MRJob and mapreduce task partitioning over Hadoop

https://stackoverflow.com/questions/14118908

13-12-2021
|

Question

I am trying to perform a mapreduce job using the Python MRJob lib and am having some issues getting it to properly distribute across my Hadoop cluster. I believe I am simply missing a basic principle of mapreduce. My cluster is a small, one master one slave test cluster. The basic idea is that I'm just requesting a series of web pages with parameters, doing some analysis on them and returning back some properties on the web page.

The input to my map function is simply a list of URLs with parameters such as the following:

http://guelph.backpage.com/automotive/?layout=bla&keyword=towing
http://guelph.backpage.com/whatever/?p=blah
http://semanticreference.com/search.html?go=Search&q=red
http://copiahcounty.wlbt.com/h/events?ename=drupaleventsxmlapi&s=rrr
http://sweetrococo.livejournal.com/34076.html?mode=ffff

Such that the key-value pairs for the initial input are just key:None, val:URL.

The following is my map function:

def mapper(self, key, url):
'''Yield domain as the key, and (url, query parameter) tuple as the value'''

parsed_url = urlparse(url)
domain = parsed_url.scheme + "://" + parsed_url.netloc + "/"

if self.myclass.check_if_param(parsed_url):

    parsed_url_query = parsed_url.query
    url_q_dic = parse_qs(parsed_url_query)

    for query_param, query_val in url_q_dic.iteritems():

        #yielding a tuple in mrjob will yield a list
        yield domain, (url, query_param)

Pretty simple, I'm just checking to make sure the URL has a parameter and yielding the URL's domain as key and a tuple giving me the URL and the query parameter as value which MRJob kindly transforms into a list to pass to the reducer, which is the following:

def reducer(self, domain, url_query_params):

    final_list = []
    for url_query_param in url_query_params:

        url_to_list_props = url_query_param[0]
        param_to_list_props = url_query_param[1]

        #set our target that we will request and do some analysis on
        self.myclass.set_target(url_to_list_props, param_to_list_props)

        #perform a bunch of requests and do analysis on the URL requested
        props_list = self.myclass.get_props()

        for prop in props_list:

            final_list.append(prop)

    #index this stuff to a central db
    MapReduceIndexer(domain, final_list).add_prop_info()
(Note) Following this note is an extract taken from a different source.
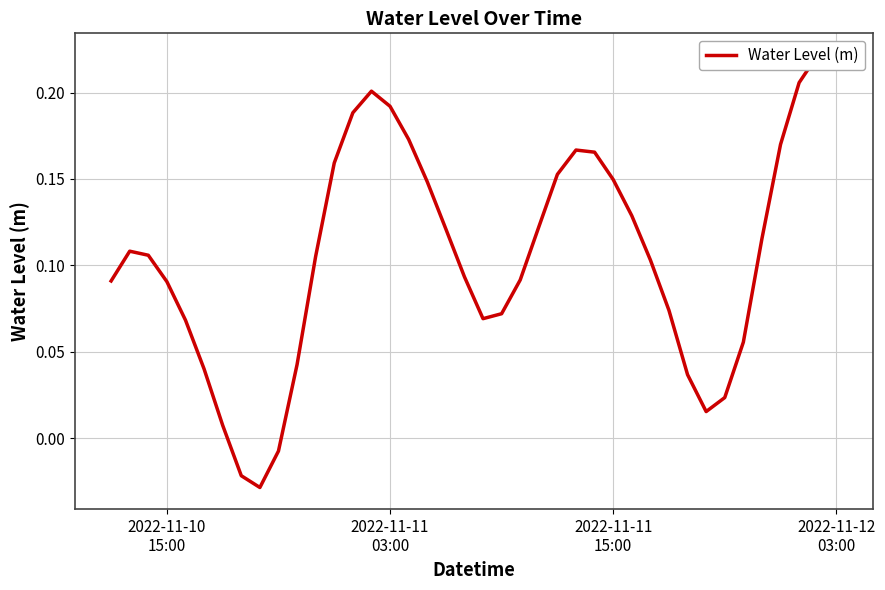

True or false: the data shows 0.1 at 2022-11-11
15:00.

False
    yield domain, final_list

My problem is that only one reducer task is run. I would expect the number of reducer tasks to be equal to the number of unique keys emitted by the mapper. The end result with the above code is that I have one reducer which runs on the master, but the slave sits idly and does nothing, which is obviously not ideal. I notice that in my output a few mapper tasks are started, but always only 1 reducer task. Other than that, the task runs smoothly and all works as expected.

My question is... what the heck am I doing wrong? Am I misunderstanding the reduce step or screwing up my key-value pairs somewhere? Why are there not multiple reducers running on this job?

Update: OK so from the answer given I increased mapred.reduce.tasks to higher (it was the default which I now realize is 1). This was indeed why I was getting 1 reducer. I now see 3 reduce tasks being performed simultaneously. I now have an import error on my slave that needs to be resolved but at least I am getting somewhere...

Solution

The number of reducers is totally unrelated to the form of your input data. For MRJob it looks like you need bootstrap options

Licensed under: CC-BY-SA with attribution

Not affiliated with StackOverflow